**EXERCISE TASK A**. Give the lines of the records as a numbered list, starting at the line that contains "family: Actiniidae" and ending at the last line of the records, both included, with blank lines left out.

**SOURCE PASSAGE**.
Staging the crime scene
But while Palestinians desperately document their genocide, there is another scene that possesses you by its sheer depravity: the broadcasting and display of enjoyment of Israelis in that violence.
The transgressive staging and voyeuristic witnessing have a self-validating effect. With callous indifference to the injuries inflicted, Israeli soldiers share with us their disturbing desire to continue to dominate the now-empty homes of displaced, possibly dead, Palestinians.
Intruding upon and exposing their private world in gleeful abandon, Israeli soldiers flaunt women's underwear on walls, military vehicles, and on their own bodies, playfully caressing the nipples.
With callous indifference to the injuries inflicted, Israeli soldiers share their disturbing desire to continue to dominate the now-empty homes of displaced, possibly dead, Palestinians
The lack of shame in these images - from the embarrassing TikToks of awkwardly dancing Europeans cosplaying as Indigenous freedom fighters to the blatant theft from reluctantly abandoned homes - is as crass as it is unsettling.
Shame would suggest there is an audience that witnesses and judges. Who are these soldiers presenting themselves to? Who is meant to watch them? This is a complicated question because if this is a show of power, who is it for?
Week after week, Israeli officials make media appearances with a tone-deaf demand to be seen as the victim.
Meanwhile, ordinary Israelis on social media have expressed the vilest racism we attribute to the early 20th century, giggling as they admit their desire to kill Palestinians, if not outright murder them.

**PROVIDED DATA**.
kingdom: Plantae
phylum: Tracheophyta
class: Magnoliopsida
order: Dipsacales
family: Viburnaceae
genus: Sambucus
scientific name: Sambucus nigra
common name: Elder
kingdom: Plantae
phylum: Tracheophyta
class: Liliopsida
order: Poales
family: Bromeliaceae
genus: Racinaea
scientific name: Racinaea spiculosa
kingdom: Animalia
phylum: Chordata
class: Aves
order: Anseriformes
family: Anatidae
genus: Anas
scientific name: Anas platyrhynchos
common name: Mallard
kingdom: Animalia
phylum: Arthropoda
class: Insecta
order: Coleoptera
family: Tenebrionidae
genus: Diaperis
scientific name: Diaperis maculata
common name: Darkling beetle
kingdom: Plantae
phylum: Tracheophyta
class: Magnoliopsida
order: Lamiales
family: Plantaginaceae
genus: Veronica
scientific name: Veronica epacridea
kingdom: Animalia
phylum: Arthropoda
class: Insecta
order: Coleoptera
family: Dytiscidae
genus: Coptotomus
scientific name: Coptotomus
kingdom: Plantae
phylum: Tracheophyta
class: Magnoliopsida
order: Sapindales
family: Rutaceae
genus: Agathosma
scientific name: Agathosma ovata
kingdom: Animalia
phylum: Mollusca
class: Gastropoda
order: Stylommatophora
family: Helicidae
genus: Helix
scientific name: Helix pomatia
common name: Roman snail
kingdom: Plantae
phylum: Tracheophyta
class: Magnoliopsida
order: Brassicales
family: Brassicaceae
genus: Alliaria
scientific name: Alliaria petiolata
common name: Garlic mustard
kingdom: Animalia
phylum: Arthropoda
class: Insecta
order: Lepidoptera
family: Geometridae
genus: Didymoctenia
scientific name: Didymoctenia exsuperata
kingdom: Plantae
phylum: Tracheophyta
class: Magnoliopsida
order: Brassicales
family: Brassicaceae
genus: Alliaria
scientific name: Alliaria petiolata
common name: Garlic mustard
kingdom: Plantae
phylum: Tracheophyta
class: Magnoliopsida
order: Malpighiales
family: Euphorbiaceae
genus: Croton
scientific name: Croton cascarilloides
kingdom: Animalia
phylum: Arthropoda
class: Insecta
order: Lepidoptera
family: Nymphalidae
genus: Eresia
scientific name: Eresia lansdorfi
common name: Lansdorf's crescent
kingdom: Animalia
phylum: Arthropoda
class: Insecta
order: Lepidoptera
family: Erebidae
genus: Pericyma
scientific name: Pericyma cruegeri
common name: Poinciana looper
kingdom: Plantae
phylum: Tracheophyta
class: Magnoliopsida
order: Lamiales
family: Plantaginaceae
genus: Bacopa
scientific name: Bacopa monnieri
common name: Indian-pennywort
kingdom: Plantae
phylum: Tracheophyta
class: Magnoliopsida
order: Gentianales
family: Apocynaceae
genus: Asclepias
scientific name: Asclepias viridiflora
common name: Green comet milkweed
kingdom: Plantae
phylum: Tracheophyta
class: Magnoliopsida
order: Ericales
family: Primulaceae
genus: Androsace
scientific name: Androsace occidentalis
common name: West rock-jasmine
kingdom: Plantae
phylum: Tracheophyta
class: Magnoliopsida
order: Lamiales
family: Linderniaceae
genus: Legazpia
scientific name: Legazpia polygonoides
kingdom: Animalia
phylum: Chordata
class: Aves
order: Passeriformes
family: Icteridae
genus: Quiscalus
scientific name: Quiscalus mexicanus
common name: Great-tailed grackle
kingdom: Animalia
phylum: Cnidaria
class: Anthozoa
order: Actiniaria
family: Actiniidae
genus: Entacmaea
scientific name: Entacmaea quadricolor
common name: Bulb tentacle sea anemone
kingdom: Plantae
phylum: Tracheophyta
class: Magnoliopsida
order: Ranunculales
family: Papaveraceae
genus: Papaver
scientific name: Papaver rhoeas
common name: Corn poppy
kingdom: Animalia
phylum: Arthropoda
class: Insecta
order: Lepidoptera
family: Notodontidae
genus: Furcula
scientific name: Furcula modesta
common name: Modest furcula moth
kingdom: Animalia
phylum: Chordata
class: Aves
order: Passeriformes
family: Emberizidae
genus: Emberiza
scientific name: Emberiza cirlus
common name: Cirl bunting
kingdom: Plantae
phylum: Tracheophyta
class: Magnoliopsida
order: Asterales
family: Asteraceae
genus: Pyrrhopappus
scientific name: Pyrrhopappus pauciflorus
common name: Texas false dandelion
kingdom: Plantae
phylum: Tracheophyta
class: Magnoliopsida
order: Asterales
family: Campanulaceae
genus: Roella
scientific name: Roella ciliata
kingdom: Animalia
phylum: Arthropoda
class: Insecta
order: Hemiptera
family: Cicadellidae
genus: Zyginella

**EXERCISE TASK B**. Write out the whole passage on staging the crime scene word for word.

**TASK OUTPUT A**.
1. family: Actiniidae
2. genus: Entacmaea
3. scientific name: Entacmaea quadricolor
4. common name: Bulb tentacle sea anemone
5. kingdom: Plantae
6. phylum: Tracheophyta
7. class: Magnoliopsida
8. order: Ranunculales
9. family: Papaveraceae
10. genus: Papaver
11. scientific name: Papaver rhoeas
12. common name: Corn poppy
13. kingdom: Animalia
14. phylum: Arthropoda
15. class: Insecta
16. order: Lepidoptera
17. family: Notodontidae
18. genus: Furcula
19. scientific name: Furcula modesta
20. common name: Modest furcula moth
21. kingdom: Animalia
22. phylum: Chordata
23. class: Aves
24. order: Passeriformes
25. family: Emberizidae
26. genus: Emberiza
27. scientific name: Emberiza cirlus
28. common name: Cirl bunting
29. kingdom: Plantae
30. phylum: Tracheophyta
31. class: Magnoliopsida
32. order: Asterales
33. family: Asteraceae
34. genus: Pyrrhopappus
35. scientific name: Pyrrhopappus pauciflorus
36. common name: Texas false dandelion
37. kingdom: Plantae
38. phylum: Tracheophyta
39. class: Magnoliopsida
40. order: Asterales
41. family: Campanulaceae
42. genus: Roella
43. scientific name: Roella ciliata
44. kingdom: Animalia
45. phylum: Arthropoda
46. class: Insecta
47. order: Hemiptera
48. family: Cicadellidae
49. genus: Zyginella

**TASK OUTPUT B**.
Staging the crime scene
But while Palestinians desperately document their genocide, there is another scene that possesses you by its sheer depravity: the broadcasting and display of enjoyment of Israelis in that violence.
The transgressive staging and voyeuristic witnessing have a self-validating effect. With callous indifference to the injuries inflicted, Israeli soldiers share with us their disturbing desire to continue to dominate the now-empty homes of displaced, possibly dead, Palestinians.
Intruding upon and exposing their private world in gleeful abandon, Israeli soldiers flaunt women's underwear on walls, military vehicles, and on their own bodies, playfully caressing the nipples.
With callous indifference to the injuries inflicted, Israeli soldiers share their disturbing desire to continue to dominate the now-empty homes of displaced, possibly dead, Palestinians
The lack of shame in these images - from the embarrassing TikToks of awkwardly dancing Europeans cosplaying as Indigenous freedom fighters to the blatant theft from reluctantly abandoned homes - is as crass as it is unsettling.
Shame would suggest there is an audience that witnesses and judges. Who are these soldiers presenting themselves to? Who is meant to watch them? This is a complicated question because if this is a show of power, who is it for?
Week after week, Israeli officials make media appearances with a tone-deaf demand to be seen as the victim.
Meanwhile, ordinary Israelis on social media have expressed the vilest racism we attribute to the early 20th century, giggling as they admit their desire to kill Palestinians, if not outright murder them.